Oops, lithium hydride. (Autocorrect strikes again!)

Lithium hydroxide is what you get, as thousands of tons of caustic vapor, when it catches fire.

What that does when you breathe it does not bear contemplation.

I don't know any that uses lithium hydride, either.

The usual designs are things like Li, PbLi, and lithium containing ceramics.

(As you pointed out before, elemental liquid Li or Pb would interfere with magnetic containment. LiH is an example of a diamagnetic Li-rich material resistant to radioactivation (other than the desired 3H). We need a great deal of Li in the neutron-absorbing blanket to breed tritium fuel.)

1000 tons of lithium deuteride (half 6Li, half 7Li, all 2H) would cost ~$2B for the deuterium, plus a smallish fraction of that for the 6Li-enriched lithium. Any deuterium that picks up a neutron would become tritium, adding to what is got by fooling with the lithium.
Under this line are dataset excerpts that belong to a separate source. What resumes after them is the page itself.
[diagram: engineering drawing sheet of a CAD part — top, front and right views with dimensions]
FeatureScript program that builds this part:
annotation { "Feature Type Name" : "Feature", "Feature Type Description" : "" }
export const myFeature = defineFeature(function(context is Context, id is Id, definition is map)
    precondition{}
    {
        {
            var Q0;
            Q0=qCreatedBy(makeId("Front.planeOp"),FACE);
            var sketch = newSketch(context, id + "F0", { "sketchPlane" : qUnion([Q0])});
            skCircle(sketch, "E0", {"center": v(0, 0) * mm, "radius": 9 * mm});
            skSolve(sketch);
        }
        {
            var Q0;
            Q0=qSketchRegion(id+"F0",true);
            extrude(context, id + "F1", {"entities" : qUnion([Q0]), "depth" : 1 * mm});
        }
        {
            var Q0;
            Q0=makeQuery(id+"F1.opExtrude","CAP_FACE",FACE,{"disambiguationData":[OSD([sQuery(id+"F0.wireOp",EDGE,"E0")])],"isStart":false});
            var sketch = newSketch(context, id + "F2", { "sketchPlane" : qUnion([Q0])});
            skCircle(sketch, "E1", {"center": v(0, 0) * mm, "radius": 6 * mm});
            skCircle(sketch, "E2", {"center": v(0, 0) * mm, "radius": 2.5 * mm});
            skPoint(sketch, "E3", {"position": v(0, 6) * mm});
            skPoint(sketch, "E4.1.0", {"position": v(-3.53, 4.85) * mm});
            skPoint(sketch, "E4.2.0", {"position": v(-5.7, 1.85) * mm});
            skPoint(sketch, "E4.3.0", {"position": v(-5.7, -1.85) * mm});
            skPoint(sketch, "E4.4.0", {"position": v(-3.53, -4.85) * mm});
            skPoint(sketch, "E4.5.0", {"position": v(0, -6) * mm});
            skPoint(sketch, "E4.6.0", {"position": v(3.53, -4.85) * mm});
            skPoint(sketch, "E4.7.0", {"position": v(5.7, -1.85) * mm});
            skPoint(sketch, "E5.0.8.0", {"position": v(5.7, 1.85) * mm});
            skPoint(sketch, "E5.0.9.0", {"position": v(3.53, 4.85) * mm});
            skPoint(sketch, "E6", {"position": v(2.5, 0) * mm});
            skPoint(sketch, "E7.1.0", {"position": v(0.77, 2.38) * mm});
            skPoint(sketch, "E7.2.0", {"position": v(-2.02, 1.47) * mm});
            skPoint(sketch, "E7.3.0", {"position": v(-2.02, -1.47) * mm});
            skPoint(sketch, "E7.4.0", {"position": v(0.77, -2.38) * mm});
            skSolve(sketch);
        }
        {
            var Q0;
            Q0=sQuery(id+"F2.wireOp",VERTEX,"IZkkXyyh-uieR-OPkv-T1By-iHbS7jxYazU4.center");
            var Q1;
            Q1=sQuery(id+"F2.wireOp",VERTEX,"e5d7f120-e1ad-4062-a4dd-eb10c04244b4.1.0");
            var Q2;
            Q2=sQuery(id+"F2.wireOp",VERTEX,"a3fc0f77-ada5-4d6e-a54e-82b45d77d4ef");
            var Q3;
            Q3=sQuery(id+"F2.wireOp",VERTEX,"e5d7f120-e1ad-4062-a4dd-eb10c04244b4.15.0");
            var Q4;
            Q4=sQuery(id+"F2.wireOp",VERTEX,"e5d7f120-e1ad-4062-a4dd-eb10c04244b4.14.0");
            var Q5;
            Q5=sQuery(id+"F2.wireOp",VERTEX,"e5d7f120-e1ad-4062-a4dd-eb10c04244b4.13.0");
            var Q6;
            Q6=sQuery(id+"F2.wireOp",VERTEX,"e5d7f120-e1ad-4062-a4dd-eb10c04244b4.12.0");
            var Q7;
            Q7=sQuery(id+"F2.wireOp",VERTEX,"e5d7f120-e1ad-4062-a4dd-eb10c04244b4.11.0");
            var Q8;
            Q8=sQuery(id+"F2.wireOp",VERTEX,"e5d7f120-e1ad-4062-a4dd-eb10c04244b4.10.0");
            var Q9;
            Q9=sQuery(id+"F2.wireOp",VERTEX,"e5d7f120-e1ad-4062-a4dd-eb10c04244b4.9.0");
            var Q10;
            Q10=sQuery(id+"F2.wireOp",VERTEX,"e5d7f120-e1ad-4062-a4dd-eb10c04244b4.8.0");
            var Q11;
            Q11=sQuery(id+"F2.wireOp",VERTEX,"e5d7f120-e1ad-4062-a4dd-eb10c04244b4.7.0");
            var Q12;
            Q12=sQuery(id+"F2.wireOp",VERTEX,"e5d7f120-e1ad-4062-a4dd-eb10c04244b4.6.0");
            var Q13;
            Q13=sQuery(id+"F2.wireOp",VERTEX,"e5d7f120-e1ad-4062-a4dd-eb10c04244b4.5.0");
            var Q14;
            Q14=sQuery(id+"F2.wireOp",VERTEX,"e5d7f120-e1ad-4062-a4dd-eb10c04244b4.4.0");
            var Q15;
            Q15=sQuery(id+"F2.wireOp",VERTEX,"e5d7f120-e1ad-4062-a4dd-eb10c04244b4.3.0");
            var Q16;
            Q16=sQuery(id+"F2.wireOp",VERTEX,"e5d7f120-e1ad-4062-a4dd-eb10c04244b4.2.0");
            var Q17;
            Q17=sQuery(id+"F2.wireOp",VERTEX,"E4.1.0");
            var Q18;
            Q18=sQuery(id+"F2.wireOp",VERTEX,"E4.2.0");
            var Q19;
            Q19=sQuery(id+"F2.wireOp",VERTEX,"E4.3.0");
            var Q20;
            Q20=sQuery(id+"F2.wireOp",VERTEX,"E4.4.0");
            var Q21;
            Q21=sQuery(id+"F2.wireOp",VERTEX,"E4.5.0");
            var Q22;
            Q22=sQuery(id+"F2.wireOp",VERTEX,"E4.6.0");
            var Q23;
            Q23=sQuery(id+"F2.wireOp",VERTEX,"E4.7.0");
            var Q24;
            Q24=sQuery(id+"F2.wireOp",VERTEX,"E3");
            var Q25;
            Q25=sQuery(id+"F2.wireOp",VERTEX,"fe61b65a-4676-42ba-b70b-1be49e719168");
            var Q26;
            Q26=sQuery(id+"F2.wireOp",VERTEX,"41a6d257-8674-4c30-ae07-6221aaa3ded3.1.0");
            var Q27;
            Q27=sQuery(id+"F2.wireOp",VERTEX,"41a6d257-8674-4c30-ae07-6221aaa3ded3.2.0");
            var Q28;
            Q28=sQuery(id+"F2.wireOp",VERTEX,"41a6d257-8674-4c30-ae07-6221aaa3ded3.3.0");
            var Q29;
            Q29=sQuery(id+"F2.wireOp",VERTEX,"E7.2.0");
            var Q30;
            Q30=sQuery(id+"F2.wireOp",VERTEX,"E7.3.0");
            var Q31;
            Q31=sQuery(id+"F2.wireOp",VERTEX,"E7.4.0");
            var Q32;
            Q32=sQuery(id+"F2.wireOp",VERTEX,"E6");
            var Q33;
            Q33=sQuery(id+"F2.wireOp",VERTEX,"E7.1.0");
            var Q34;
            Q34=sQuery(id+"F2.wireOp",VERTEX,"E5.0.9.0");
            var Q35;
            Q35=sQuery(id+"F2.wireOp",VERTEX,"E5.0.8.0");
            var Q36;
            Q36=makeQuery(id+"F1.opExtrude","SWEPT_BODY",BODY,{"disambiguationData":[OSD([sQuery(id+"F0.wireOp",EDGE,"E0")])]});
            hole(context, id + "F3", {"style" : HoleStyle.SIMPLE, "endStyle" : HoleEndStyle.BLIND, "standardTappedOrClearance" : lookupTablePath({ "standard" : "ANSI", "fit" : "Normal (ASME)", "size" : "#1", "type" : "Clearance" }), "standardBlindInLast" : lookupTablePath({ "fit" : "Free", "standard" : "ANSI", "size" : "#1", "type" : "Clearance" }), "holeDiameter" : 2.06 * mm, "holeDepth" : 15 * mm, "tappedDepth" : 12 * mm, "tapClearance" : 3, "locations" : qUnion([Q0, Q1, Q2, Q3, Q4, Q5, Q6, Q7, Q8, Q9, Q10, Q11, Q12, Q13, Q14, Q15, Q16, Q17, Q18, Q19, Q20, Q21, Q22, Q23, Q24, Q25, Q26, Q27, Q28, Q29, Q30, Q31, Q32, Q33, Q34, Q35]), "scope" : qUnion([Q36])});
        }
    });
Maybe you economize with half-H, half-2H, for only ~$1B.

You have many reasons not to let your LiH catch fire, beyond that it cost you $1-2B and would totally destroy your $50B reactor and be deucedly hard to put out. It burns in air to LiOH, Li3N and H2, and reacts with any water, CO2, or nitrogen you might have hoped would douse it. Li3N further reacts with the hydrogen making lithium amide LiNH2, thence various unpleasant peroxides.

Regular LiH is solid at a more-familiar operating temperature under 400C, and liquid at what might thought an extreme 700C. The deuterides would raise the melting point some. You really want something in there to scavenge any metallic lithium, if molten, because that corrodes steel and silica.

Lithium hydride is like a ceramic, i.e. a high-melting-point solid.

But whatever you use, you have to get extremely low concentration tritium out, somehow, to run the reactor on tomorrow.

The second sentence is a good reason NOT to use hydrogen in your breeding material, since if you do you have to separate the tritium from it, and do it very rapidly.
Not getting this. I understand you have to get it out fast because you need it for fuel tomorrow. Is it that you don't want your bred tritium floating in a sea of regular hydrogen, needing separation by physical rather than chemical means?

That seems like the least of our problems.

It's a totally avoidable problem, though. Also, you really want to recycle tritium back into the reactor really quickly (like, within hours, if possible) or else closing the tritium breeding loop becomes more difficult.